▶ **Document section**
-- Opening Marker --
Publication of the veto comes after Milei met with the heads of allied caucuses in a meeting also attended by presidential chief-of-staff Karina Milei and Cabinet Chief Guillermo Francos.

Congress can overturn the president's veto and make the law stand if it reaches a two-thirds vote in both chambers, where the ruling party is in the minority.

Casa Rosada sources stated that Milei explained his reasoning to the lawmakers as he sought to persuade them not to back the effort to overturn his veto and reinstate the law. 

In a concession, the government announced Monday that it would make a one-off payment to pensioners of up to 70,000 pesos in September. 

Since he took office on December 10, the president has made “fiscal balance” one of his government's main goals.
According to the decree, Milei vetoed the law because it “manifestly violates the current legal framework in that it does not consider the fiscal impact of the measure, nor does it determine the source of its financing.”

In contrast, at the end of July, Milei decreed an increase of some US$102 million for the Intelligence Secretariat's reserved expenses – without accountability – which represented an increase in its budget of more than 700 per cent.
-- Closing Marker --
▶ **Provided data**
-- Opening Marker --
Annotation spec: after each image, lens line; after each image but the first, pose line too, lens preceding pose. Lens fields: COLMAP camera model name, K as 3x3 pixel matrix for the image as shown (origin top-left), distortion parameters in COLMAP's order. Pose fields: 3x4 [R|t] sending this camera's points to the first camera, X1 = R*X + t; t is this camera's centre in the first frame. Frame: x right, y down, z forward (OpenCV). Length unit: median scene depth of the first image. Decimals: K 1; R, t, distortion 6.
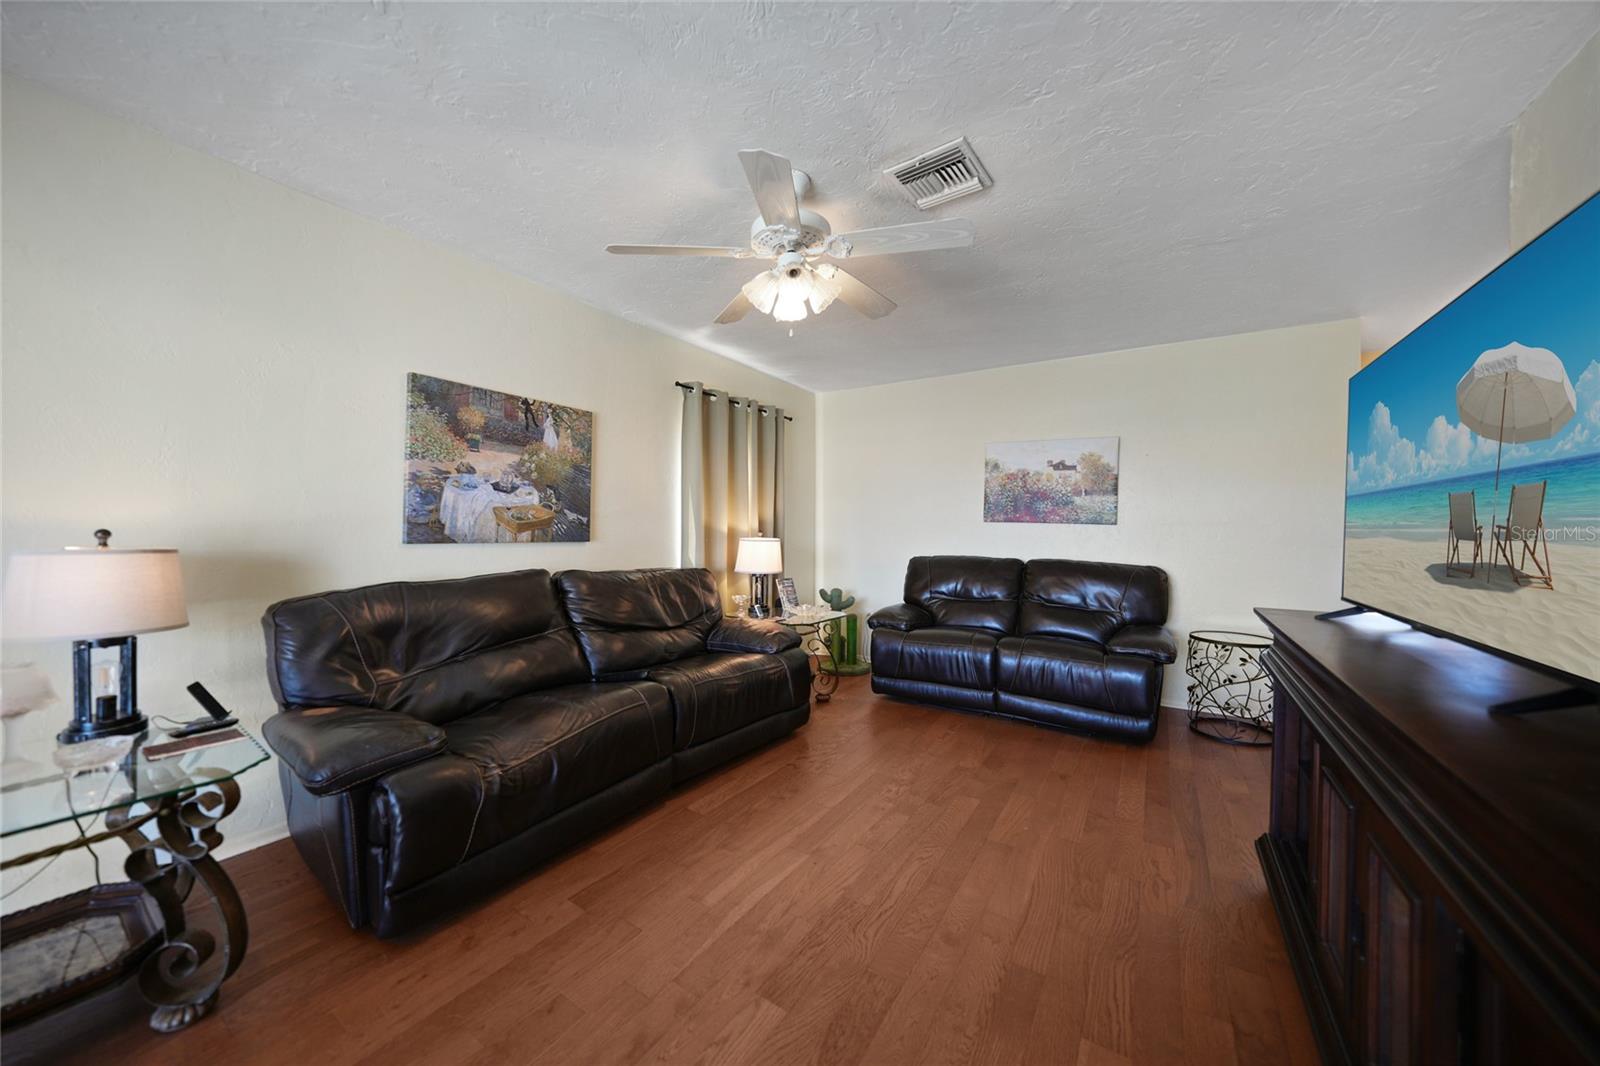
-- Closing Marker --
▶ **Using the information**
1: List every person named in the passage on Milei's veto.
2: In the passage on Milei's veto, what vote must Congress reach to overturn the president's veto?
3: Write a continuation of the passage on Milei's veto, picking up after its last sentence.

▶ **Replies**
1: Milei, Karina Milei, Guillermo Francos

2: A two-thirds vote in both chambers.

3:
In the first half of this year, Argentina recorded its first fiscal surplus since 2008 thanks to the implementation of drastic spending cuts that led to the paralysis of public works, the layoff of tens of thousands of state employees and the freezing of funding for education, health and social welfare.

Private studies estimate that more than 33 percent of Milei’s fiscal adjustment has fallen on the retirement and pension system, from which some seven million people benefit, due to a lack of updating.

Inflation has dropped from 20.6 percent monthly in January to four percent in June, though the economy is in the grips of a deep recession with a collapse in consumption and rising unemployment.

GDP fell 5.1 percent year-on-year in the first quarter and more than half of the population now lives in poverty.